In this project, we implemented a Twitter Clone and a client tester/simulator.

As part I of this project, we built an engine that (in part II) will be paired up with WebSockets to provide full functionality. Specific things done in this project are:

  • Implemented a Twitter like engine with the following functionality:
  1. Register account.
  2. Send tweet. Tweets can have hashtags and mentions.
  3. Subscribe to user’s tweets.
  4. Re-tweets (so that your subscribers get an interesting tweet you got by other means).
  5. Allow querying tweets subscribed to, tweets with specific hashtags, tweets in which the user is mentioned (my mentions).
  6. If the user is connected, deliver the above types of tweets live (without querying)
  • Implemented a tester/simulator to test the above:
  1. Simulated more than 5000 users on a 64-bit i5 Macbook Pro with 8GB RAM.
  2. Simulated periods of live connection and disconnection for users
  3. Simulated a Zipf distribution on the number of subscribers. For accounts with a lot of subscribers, increased the number of tweets. Made some of these messages re-tweets.

Client-Server

A client upon connection is able to write tweets as well as search tweets with hashtags and mentions. Tweets contain randomly generated hashtags. Every tweet contains a random mention of another user, chosen by the simulator. A client can also log itself off and upon login receive its tweets. Also, clients are able to retweet.

The client part (send/receive tweets) and the engine (distribute tweets) are separate processes. We used multiple independent client processes that simulate thousands of clients and a single engine process.

Simulator

  • The Simulator is a separate process and dictates what requests clients can send.
  • The simulator initially spawns a given number(n) of clients. These clients register themselves with the server by sending requests.
  • Once the clients are registered, the simulator gives each client the number of users that will follow that user. These numbers are decided using Zipf distribution. In our application, the most subscribed user will have n-1 followers, the second most subscribed has (n-1)/2 no. of followers, and so on, as per the Zipf distribution.
  • Once the registrations and subscriptions have been done, the clients, independently, start sending tweets. The rate of tweets sent by each user depends upon the no. of subscribers the client has. The more the number of subscribers of a user, the lower the interval in sending tweets.
  • Each user, after a certain number of tweets, sends a random request to the server which may be searching for tweets of all users it has subscribed to, searching for certain hashtags, searching for its mentions, or retweeting a tweet. After the random request, the user continues the same cycle.
  • Each user, after a certain number of tweets, logs out of the system for x seconds. During this time, the user doesn’t send out any requests. Once reconnected, the user asks server for the tweets of the users it has subscribed to.

Running the Project

  • Run epmd -daemon
  • Build the application using mix escript.build
  • Run the server using the command: ./project server
  • On the same machine, run the simulator using the command: ./project simulator where is the number of users you want to simulate. Example: ./project simulator 10000

Performance

The tests were run on a 64-bit i5 machine with 8GB RAM. image

Database performance

Databases are ETS tables. These tables are public to all the server processes (not the client processes, since client runs on a different node).
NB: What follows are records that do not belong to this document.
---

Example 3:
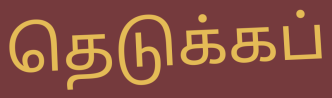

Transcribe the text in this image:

தெடுக்கப்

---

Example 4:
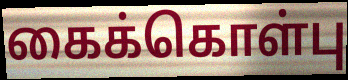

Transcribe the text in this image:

கைக்கொள்பு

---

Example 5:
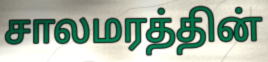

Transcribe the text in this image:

சாலமரத்தின்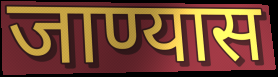
जाण्यासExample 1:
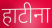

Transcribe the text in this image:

हाटीना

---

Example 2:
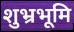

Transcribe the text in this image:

शुभ्रभूमि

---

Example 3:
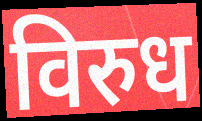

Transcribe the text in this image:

विरुध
  1. Read concurrency - search requests are handled by the 1000 concurrent read actors. This has been enabled when we create the ETS tables for tweets.
  2. Write concurrency - this flag has also been set to true to enable 2 write actors to write at the same time. These flags allow us to take advantage or Elixir’s concurrency and handle more database reads.

Architecture and Notes

The Server has been designed to distribute the load of incoming tweet requests. Requests coming to the server can be of the following form:

  1. Write a tweet and send it to followers
  2. Search a particular tweet with certain properties

The server is an Erlang Node which is connected to client and has the PID of the client processes which are running on a different node.
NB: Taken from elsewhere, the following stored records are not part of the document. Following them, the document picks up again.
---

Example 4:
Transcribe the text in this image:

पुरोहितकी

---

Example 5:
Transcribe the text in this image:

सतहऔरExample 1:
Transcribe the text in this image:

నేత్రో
The server maintains data about the clients in the form of ETS tables. Actor on Server:

  1. Read Actor: At present we have 1000 actors that receive a read request from clients. The server distributes read/search requests to one of these actors.

  2. Write Actor: We have kept only 2 write actors at the moment that do the job of writing data to the respective database once a tweet request has been received.

Further Updates

This project was further updated to implement a WebSocket interface using Phoenix web framework.